Effective application to uranium data and eye state classification datasets.

Demonstrates the benefit of modeling conditional copulas explicitly.

Abstract

Vine copulas (or pair-copula constructions) have become an important tool for high-dimensional dependence modeling. Typically, so called simplified vine copula models are estimated where bivariate conditional copulas are approximated by bivariate unconditional copulas. We present the first non-parametric estimator of a non-simplified vine copula that allows for varying conditional copulas using penalized hierarchical B-splines. Throughout the vine copula, we test for the simplifying assumption in each edge, establishing a data-driven non-simplified vine copula estimator.
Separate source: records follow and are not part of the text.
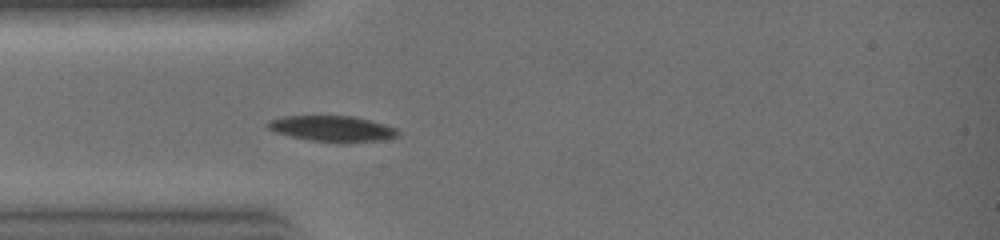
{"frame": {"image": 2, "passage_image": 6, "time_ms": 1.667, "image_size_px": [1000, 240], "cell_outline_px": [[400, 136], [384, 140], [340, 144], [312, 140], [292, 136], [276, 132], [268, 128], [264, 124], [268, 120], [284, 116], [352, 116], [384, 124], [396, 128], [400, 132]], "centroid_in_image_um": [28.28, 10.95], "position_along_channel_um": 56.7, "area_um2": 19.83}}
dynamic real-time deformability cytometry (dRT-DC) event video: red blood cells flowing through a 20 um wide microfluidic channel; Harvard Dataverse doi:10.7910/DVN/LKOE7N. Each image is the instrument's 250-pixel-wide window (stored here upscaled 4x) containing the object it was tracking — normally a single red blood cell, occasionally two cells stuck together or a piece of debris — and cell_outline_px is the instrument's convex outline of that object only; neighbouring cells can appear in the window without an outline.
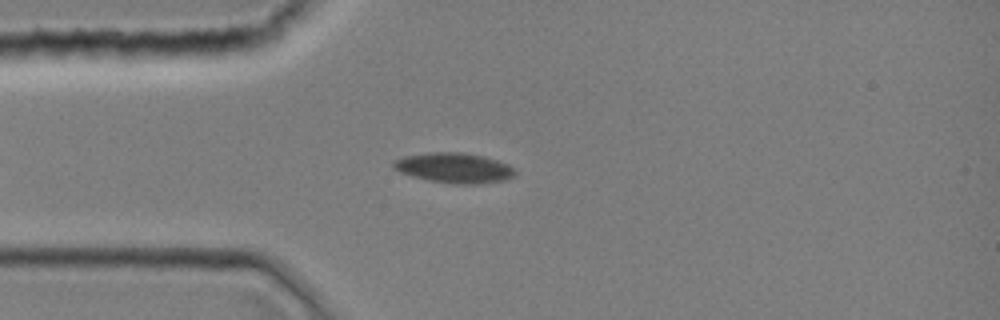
{"species": "common noctule bat (a hibernating species)", "species_latin": "Nyctalus noctula", "temperature_condition": "room temperature", "stored_images_in_passage": 37, "camera_frame_rate_fps": 3000, "um_per_image_px": 0.085, "animal": {"sex": "female", "body_mass_g": 19.0, "forearm_length_mm": 51.5}, "frame": {"image": 1, "passage_image": 6, "time_ms": 1.667, "image_size_px": [1000, 320], "cell_outline_px": [[516, 176], [504, 180], [480, 184], [456, 184], [432, 180], [412, 176], [400, 172], [392, 168], [392, 160], [404, 156], [428, 152], [460, 152], [484, 156], [508, 164], [516, 172]], "centroid_in_image_um": [38.59, 14.26], "position_along_channel_um": 46.4, "area_um2": 21.39}}
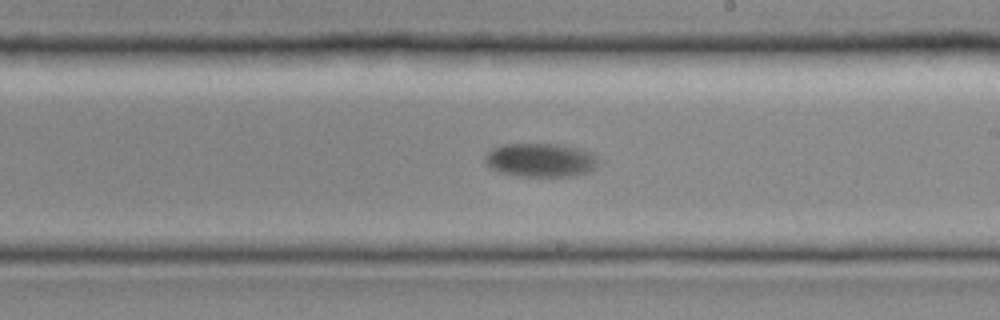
{"frame": {"image": 2, "passage_image": 21, "time_ms": 6.667, "image_size_px": [1000, 320], "cell_outline_px": [[596, 164], [588, 172], [568, 176], [516, 176], [500, 172], [492, 168], [484, 160], [484, 156], [492, 148], [504, 144], [556, 144], [576, 148], [592, 152], [596, 160]], "centroid_in_image_um": [45.89, 13.6], "position_along_channel_um": 243.1, "area_um2": 21.91}}
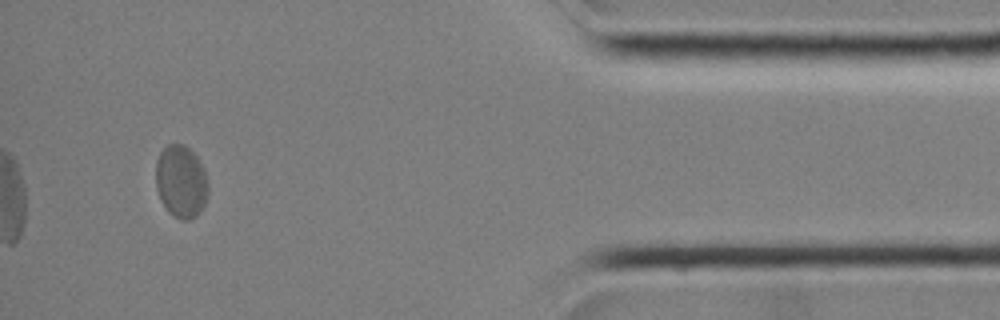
{"frame": {"image": 3, "passage_image": 37, "time_ms": 12.0, "image_size_px": [1000, 320], "cell_outline_px": [[208, 196], [200, 212], [196, 216], [188, 220], [180, 220], [172, 216], [168, 212], [160, 200], [156, 188], [156, 160], [160, 152], [168, 144], [184, 144], [200, 160], [204, 168], [208, 180]], "centroid_in_image_um": [15.39, 15.45], "position_along_channel_um": 419.8, "area_um2": 22.54}}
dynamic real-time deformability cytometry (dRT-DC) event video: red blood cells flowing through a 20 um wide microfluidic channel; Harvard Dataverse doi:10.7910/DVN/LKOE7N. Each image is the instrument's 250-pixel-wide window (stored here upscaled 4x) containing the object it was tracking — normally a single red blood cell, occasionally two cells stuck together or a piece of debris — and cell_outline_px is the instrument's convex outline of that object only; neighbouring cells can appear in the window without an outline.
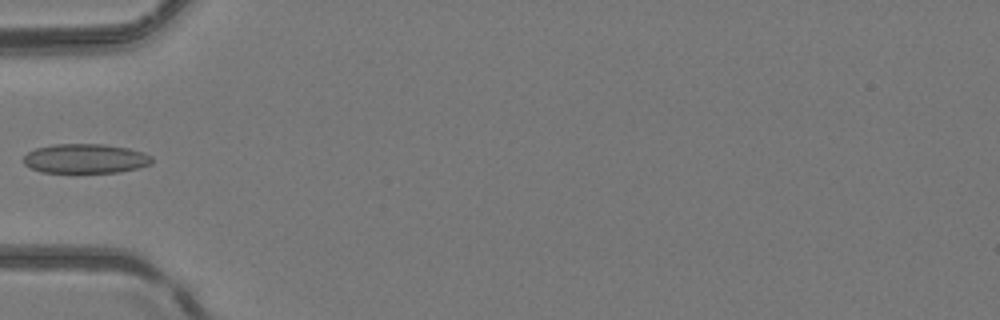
{"species": "common noctule bat (a hibernating species)", "species_latin": "Nyctalus noctula", "temperature_condition": "room temperature", "stored_images_in_passage": 3, "camera_frame_rate_fps": 3000, "um_per_image_px": 0.085, "animal": {"sex": "female", "body_mass_g": 24.6, "forearm_length_mm": 56.2}, "frame": {"image": 1, "passage_image": 1, "time_ms": 0.0, "image_size_px": [1000, 320], "cell_outline_px": [[152, 164], [120, 172], [40, 172], [24, 164], [24, 156], [28, 152], [36, 148], [56, 144], [104, 144], [128, 148], [144, 152], [152, 156]], "centroid_in_image_um": [7.28, 13.47], "position_along_channel_um": 77.7, "area_um2": 21.96}}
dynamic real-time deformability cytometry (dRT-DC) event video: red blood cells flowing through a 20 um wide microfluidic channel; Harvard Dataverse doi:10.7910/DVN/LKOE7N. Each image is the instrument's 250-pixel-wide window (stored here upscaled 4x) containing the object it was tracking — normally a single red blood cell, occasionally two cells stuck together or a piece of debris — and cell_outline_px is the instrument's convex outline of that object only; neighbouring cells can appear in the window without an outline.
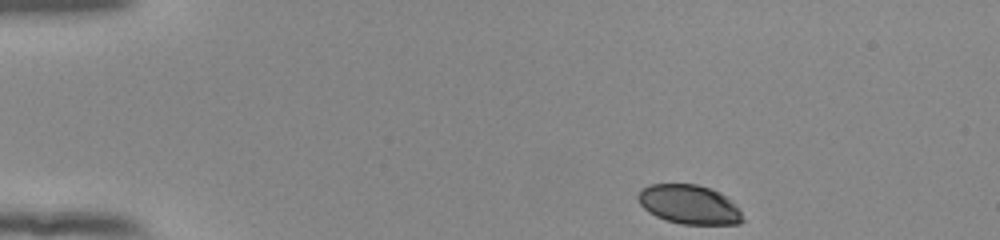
{"species": "human", "species_latin": "Homo sapiens", "temperature_condition": "room temperature", "stored_images_in_passage": 5, "camera_frame_rate_fps": 3000, "um_per_image_px": 0.085, "donor": {"sex": "female"}, "frame": {"image": 1, "passage_image": 1, "time_ms": 0.0, "image_size_px": [1000, 240], "cell_outline_px": [[744, 220], [740, 224], [680, 224], [656, 216], [648, 212], [640, 204], [636, 196], [640, 188], [648, 184], [696, 184], [712, 188], [720, 192], [740, 208]], "centroid_in_image_um": [58.58, 17.37], "position_along_channel_um": 26.4, "area_um2": 24.16}}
To overcome the curse of dimensionality, we approximate conditional copulas with more than one conditioning argument by a conditional copula with the first principal component as conditioning argument. An extensive simulation study is conducted, showing a substantial improvement in the out-of-sample Kullback-Leibler divergence if the null hypothesis of a simplified vine copula can be rejected. We apply our method to the famous uranium data and present a classification of an eye state data set, demonstrating the potential benefit that can be achieved when conditional copulas are modeled.